▸ EXCERPT

## Begin

# Looking for first pony - not stolen



## flashmans (8 September 2010)

I just wrote a whole post and then the computer decided to lose it! 
I'll try and remember everything I said!!

Hi everyone, this is my first time posting so not sure if this is in the right place...

I am on a mission to find my first pony - Rocky (Rocky Robin). He was sold in 2003 or 2004 to a lady in Guernsey, she possibly owned a riding school if I remember correctly. Rocky was 13 years old when I sold him, so will be about 19/20 now. He is a dapple grey, although could be very white now! And he is 13.3HH. He wasn't freezemarked, unfortunately. He did have a prophet's thumb mark on the right side of his neck, and a 'mohawky' style mane, as it never wanted to grow! No other distinguishing features that I can remember!

He was/is a very good all-rounder pony and did absolutely anything you asked of him. Although he was and still most likely is an absolute bugger to try and catch!!

Rocky was a very special pony and would love to know how he's doing or if he is for sale or anything!
If anyone has any information or any possible idea of where Rocky could be, I would be very, very grateful!

Thanks for reading and sorry for rabbiting on!


----------



## flashmans (9 September 2010)

Thanks for replying - No I don't have any details anymore unfortunately... No idea what happened to them!


----------



## Colline (24 October 2010)

Hi

I'm in Guernsey and I "think" your pony may be at one of the riding schools - give me a pm and I will pass on the details.  I know that there is definately a pony there called Robin but I don't know what colour, size etc.


----------



## Cuffey (25 October 2010)

If Colline cannot help maybe join and post on Guernsey RC forum
I will flag up your post to other Guernsey people as well

http://www.gsyrhc.com/index.php


----------



## hellspells (25 October 2010)

Didn't Colline.  She'll give you the details of the only Robin I can think of - at a riding school here.


----------



## Rusty_GSY (15 January 2012)

I remember Robin fromwhen I rode at the riding school, and yes, he was still a bugger to catch!


----------



## Brandy (16 January 2012)

I had a good response by posting on the bsja Jersey website. There is a riding school on Guernsey called Baubigny I think, whic is where one of my old ponies is, and I had a couple of responses via that website. I think the riding school have a facebook page.

Good luck!


----------

## End

▸ RECORD LIST
## Begin

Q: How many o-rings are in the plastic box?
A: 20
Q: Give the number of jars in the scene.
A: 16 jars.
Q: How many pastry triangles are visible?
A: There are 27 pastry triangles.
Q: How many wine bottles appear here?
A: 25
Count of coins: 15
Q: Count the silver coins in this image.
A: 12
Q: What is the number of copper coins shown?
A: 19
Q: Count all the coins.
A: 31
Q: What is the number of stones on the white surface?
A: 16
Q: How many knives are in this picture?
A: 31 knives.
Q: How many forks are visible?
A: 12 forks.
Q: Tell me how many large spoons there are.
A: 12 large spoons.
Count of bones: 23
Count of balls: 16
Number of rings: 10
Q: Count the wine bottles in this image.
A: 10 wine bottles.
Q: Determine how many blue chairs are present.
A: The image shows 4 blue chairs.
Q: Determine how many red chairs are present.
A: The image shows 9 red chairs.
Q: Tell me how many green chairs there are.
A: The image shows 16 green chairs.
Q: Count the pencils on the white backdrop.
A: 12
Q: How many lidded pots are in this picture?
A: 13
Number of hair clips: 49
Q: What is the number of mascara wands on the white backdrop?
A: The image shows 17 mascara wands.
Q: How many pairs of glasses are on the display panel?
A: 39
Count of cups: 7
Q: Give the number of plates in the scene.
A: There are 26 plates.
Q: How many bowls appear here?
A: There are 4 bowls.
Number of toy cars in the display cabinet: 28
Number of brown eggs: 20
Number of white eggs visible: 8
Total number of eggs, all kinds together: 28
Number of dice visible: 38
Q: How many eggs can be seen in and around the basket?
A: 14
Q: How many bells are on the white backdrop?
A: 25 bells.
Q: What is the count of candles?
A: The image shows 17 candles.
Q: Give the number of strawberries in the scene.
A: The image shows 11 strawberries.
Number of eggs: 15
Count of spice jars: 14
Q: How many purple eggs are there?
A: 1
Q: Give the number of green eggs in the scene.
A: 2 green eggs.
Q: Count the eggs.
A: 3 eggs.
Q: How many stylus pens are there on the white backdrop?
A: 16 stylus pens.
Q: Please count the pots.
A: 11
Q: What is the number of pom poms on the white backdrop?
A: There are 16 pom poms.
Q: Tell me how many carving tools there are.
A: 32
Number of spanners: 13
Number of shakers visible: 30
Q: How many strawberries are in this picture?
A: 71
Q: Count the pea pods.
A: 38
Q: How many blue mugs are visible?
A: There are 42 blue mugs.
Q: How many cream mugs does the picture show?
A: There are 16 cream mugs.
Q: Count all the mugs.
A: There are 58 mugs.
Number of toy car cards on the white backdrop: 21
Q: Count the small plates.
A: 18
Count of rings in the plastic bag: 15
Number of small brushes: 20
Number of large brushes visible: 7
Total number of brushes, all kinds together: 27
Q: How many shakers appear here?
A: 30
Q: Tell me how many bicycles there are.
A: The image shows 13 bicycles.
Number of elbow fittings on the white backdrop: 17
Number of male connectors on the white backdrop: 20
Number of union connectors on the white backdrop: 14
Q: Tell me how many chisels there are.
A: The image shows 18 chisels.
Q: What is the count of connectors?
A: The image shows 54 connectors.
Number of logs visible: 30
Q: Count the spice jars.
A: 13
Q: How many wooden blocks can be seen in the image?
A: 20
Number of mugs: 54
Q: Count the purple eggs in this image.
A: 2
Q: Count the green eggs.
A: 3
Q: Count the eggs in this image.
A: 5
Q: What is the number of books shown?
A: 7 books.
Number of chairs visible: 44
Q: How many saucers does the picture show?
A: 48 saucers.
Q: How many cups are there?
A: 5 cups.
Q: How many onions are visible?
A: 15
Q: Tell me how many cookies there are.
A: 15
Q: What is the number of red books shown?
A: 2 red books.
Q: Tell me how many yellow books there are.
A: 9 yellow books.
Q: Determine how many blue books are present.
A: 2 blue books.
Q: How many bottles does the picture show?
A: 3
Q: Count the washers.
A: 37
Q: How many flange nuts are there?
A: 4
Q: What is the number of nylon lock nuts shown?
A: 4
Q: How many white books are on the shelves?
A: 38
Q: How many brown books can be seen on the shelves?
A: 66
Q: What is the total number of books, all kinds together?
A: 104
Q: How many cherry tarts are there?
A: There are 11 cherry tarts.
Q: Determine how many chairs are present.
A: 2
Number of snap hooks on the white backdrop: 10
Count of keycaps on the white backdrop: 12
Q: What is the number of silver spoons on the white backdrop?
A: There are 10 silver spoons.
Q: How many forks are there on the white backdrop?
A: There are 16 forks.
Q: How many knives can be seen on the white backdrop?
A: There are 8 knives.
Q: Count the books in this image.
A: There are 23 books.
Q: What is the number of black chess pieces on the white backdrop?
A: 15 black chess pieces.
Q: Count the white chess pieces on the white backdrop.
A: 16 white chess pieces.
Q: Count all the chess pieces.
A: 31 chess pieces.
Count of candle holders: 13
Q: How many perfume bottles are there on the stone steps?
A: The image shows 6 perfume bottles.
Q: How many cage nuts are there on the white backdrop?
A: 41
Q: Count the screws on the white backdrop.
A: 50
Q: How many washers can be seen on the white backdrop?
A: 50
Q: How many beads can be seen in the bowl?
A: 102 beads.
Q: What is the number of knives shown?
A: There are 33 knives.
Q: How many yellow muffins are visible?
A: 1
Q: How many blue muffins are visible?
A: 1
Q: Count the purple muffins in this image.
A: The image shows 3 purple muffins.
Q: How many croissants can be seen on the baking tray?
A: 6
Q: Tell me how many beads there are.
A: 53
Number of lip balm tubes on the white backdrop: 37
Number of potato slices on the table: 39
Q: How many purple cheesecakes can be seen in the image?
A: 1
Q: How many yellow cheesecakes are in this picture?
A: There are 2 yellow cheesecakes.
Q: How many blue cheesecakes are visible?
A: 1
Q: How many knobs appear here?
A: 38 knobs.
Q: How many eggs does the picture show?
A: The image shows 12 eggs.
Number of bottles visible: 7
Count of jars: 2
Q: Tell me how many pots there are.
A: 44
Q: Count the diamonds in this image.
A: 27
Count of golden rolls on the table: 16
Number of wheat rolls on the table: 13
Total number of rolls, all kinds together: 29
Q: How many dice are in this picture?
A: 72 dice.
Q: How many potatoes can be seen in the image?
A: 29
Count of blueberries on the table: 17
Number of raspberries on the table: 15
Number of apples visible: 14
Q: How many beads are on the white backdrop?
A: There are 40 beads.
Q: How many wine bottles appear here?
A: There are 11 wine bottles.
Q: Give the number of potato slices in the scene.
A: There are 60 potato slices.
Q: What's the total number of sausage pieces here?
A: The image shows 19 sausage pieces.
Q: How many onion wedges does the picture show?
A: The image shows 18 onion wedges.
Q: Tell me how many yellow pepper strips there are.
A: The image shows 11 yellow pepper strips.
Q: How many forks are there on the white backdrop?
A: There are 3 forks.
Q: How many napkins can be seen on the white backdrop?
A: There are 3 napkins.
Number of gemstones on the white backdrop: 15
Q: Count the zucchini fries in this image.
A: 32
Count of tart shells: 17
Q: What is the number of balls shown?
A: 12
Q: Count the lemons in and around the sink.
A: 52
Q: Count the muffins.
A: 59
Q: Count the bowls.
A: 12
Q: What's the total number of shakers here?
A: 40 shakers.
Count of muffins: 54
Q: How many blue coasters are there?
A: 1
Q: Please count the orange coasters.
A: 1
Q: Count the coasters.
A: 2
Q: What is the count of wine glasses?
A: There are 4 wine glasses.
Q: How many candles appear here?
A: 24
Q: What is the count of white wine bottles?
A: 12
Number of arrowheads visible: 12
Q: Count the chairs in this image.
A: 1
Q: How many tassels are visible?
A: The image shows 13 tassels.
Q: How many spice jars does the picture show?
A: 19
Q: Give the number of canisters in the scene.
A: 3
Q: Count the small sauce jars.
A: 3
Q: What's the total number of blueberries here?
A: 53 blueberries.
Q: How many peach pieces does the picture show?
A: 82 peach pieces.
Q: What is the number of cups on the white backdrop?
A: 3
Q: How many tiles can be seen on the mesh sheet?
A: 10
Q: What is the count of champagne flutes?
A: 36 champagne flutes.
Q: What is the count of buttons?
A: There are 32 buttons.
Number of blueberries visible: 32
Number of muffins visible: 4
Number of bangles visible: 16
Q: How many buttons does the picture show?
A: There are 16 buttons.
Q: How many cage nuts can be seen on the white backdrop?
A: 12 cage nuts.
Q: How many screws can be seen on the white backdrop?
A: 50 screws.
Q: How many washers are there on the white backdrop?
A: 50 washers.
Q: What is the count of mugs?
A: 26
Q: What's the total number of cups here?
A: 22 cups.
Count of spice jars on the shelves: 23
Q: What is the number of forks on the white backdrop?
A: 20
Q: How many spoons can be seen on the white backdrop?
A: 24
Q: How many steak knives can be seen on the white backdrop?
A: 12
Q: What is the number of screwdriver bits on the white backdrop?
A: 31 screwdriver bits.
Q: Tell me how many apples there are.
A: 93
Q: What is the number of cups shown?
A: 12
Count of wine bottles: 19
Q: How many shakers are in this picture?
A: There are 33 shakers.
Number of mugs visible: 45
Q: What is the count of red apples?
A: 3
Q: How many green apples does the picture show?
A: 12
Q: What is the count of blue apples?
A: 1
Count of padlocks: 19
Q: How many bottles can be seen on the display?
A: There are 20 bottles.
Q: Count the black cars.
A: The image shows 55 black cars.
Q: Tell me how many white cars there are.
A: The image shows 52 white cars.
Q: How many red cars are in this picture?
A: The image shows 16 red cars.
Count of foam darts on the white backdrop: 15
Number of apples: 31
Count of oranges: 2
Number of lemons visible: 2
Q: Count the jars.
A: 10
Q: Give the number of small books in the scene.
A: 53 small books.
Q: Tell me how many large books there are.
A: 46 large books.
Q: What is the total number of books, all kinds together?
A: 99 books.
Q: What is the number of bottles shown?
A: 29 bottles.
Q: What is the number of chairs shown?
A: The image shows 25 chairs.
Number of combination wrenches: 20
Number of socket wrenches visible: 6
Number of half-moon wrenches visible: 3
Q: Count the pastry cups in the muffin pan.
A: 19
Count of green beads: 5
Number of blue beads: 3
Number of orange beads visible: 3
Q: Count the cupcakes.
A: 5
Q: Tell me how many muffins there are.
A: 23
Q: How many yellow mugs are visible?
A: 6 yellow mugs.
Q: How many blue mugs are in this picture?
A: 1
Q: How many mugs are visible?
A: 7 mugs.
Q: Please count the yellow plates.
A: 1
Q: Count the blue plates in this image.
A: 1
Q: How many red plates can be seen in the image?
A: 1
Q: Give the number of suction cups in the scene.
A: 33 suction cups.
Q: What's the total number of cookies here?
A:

## End

▸ INSTRUCTIONS
• 1. Please restate the pony thread starting with "I am on a mission" and going on through "I can remember!", substituting "chestnut" for "dapple grey".
• 2. Answer these questions using the pony thread.
(a) How tall is Rocky?
(b) How old was Rocky when he was sold?
(c) On which website did Brandy get a good response by posting?

▸ ANSWERS PROVIDED
• 1.
I am on a mission to find my first pony - Rocky (Rocky Robin). He was sold in 2003 or 2004 to a lady in Guernsey, she possibly owned a riding school if I remember correctly. Rocky was 13 years old when I sold him, so will be about 19/20 now. He is a chestnut, although could be very white now! And he is 13.3HH. He wasn't freezemarked, unfortunately. He did have a prophet's thumb mark on the right side of his neck, and a 'mohawky' style mane, as it never wanted to grow! No other distinguishing features that I can remember!

• 2.
(a) 13.3HH
(b) 13 years old
(c) The bsja Jersey website